Ernest BeckLondon : Quirky company, quirky ads. For Swedish furniture giant Ikea, that is as much a part of the corporate culture as their spartan designs and low prices. And the company's latest campaign in the United Kingdom is no exception: It features hapless Ikea employees who are forced to sniff a colleague's armpit. Another employs tattooed thighs to help make its point.

Is this any way to sell flat-pack furniture? St. Luke's, Ikea's UK ad agency for the past six years, says yes, because going against the grain is what Ikea is all about. "Ikea is anti-conventional," explains Allan Young, the agency's creative director. "It does what it shouldn't do. That's the overall theme for all the Ikea ads: liberation from tradition."

In North America, Ikea recently switched its $40 million to $50 million account to Minneapolis ad agency Carmichael Lynch, a unit of Interpublic Group. The move ended an 11-year relationship with New York agency Deutsch, which has agreed to be acquired by Interpublic. Ikea operates 15 stores in the US and seven in Canada. A company spokeswoman says Ikea hopes to open as many as eight additional stores by 2004 in North America.

In Britain, St. Luke's first ran a complacency-challenging Ikea campaign with a tagline imploring Britons to "chuck out the chintz" and rid their homes of fussy, old-fashioned furniture. The next round of ads told the English to "stop being so English" and suggested they loosen up in their lives and homes by buying Ikea furniture. "We couldn't change the furniture, so we had to change British taste," says Mr Young.

It was a bold pitch, and a radical departure from previous ads - used since Ikea opened in Britain in 1987 - that stressed value and Ikea's sturdy Swedish design. At the time, the British regarded Ikea's minimalism as cold, unwelcoming and just too bleakly Scandinavian. But they were eventually won over, and Ikea's UK business boomed. The company plans to open 20 new stores here over the next decade, up from the current 10.

But not everyone is won over. Some argue that Britons who shop at Ikea now spend their weekends standing in line at crowded stores, lugging heavy boxes - and, perhaps, contemplating divorce after arguing over how to assemble supposedly easy-to-assemble pieces.

To address these complaints, the latest ads from St. Luke's explain that what seems worst about Ikea is actually the best part. Carting around boxes yourself, for example, means reasonable prices. That is where the armpit comes in - along with a burly Ikea character called Tattoo Man, who has lots of tattoos and guides viewers through the ads. "He's kind of a mystic thug," Mr Young says.

In one spot, Tattoo Man addresses Ikea employees who are bewildered because customers are complaining about assembling their own furniture. The staff asks why the company doesn't end the hassle and just sell ready-made furniture. Tattoo Man instructs the employees to smell his armpits and one another's. What do they smell? "Honesty, integrity," says Tattoo Man. "When we sweat here, it's in honest exchange for labour. When a customer sweats at home, it's in exchange for savings."

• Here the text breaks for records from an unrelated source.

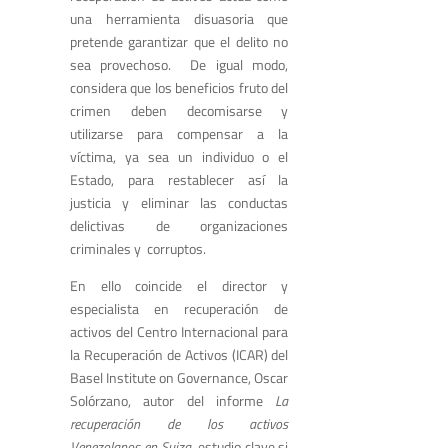
una herramienta disuasoria que
pretende garantizar que el delito no
sea provechoso. De igual modo,
considera que los beneficios fruto del
crimen deben decomisarse y
utilizarse para compensar a la
víctima, ya sea un individuo o el
Estado, para restablecer así la
justicia y eliminar las conductas
delictivas de organizaciones
criminales y corruptos.
En ello coincide el director y
especialista en recuperación de
activos del Centro Internacional para
la Recuperación de Activos (ICAR) del
Basel Institute on Governance, Oscar
Solórzano, autor del informe
La
recuperación de los activos
Venezolanos en Suiza
, estudio clave si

Tattoo Man bares all in another episode. After co-workers complain that the store is too crowded, Tattoo Man uses his tattoos to tell a story. A lone-wolf tattoo symbolises customers able to get around on their own with confidence. He drops his trousers to reveal a bat tattoo on his thigh, representing the idea that customers can find their way around in the dark if there's proper store signage. On his back is a tattoo of a scale, a symbol of the "balance of quality and price" found at Ikea.

It is all somewhat unconventional, but the ad executives at St. Luke's say that is the way to convince customers that the Ikea concept and philosophy work - despite some apparent drawbacks. All the ads end with a moment of enlightenment: Tattoo Man takes the staff to a window to gaze at shoppers and wholesome families loading their furniture, while New Age music plays. "This is the way of Ikea," says the tagline, "the way it has always been."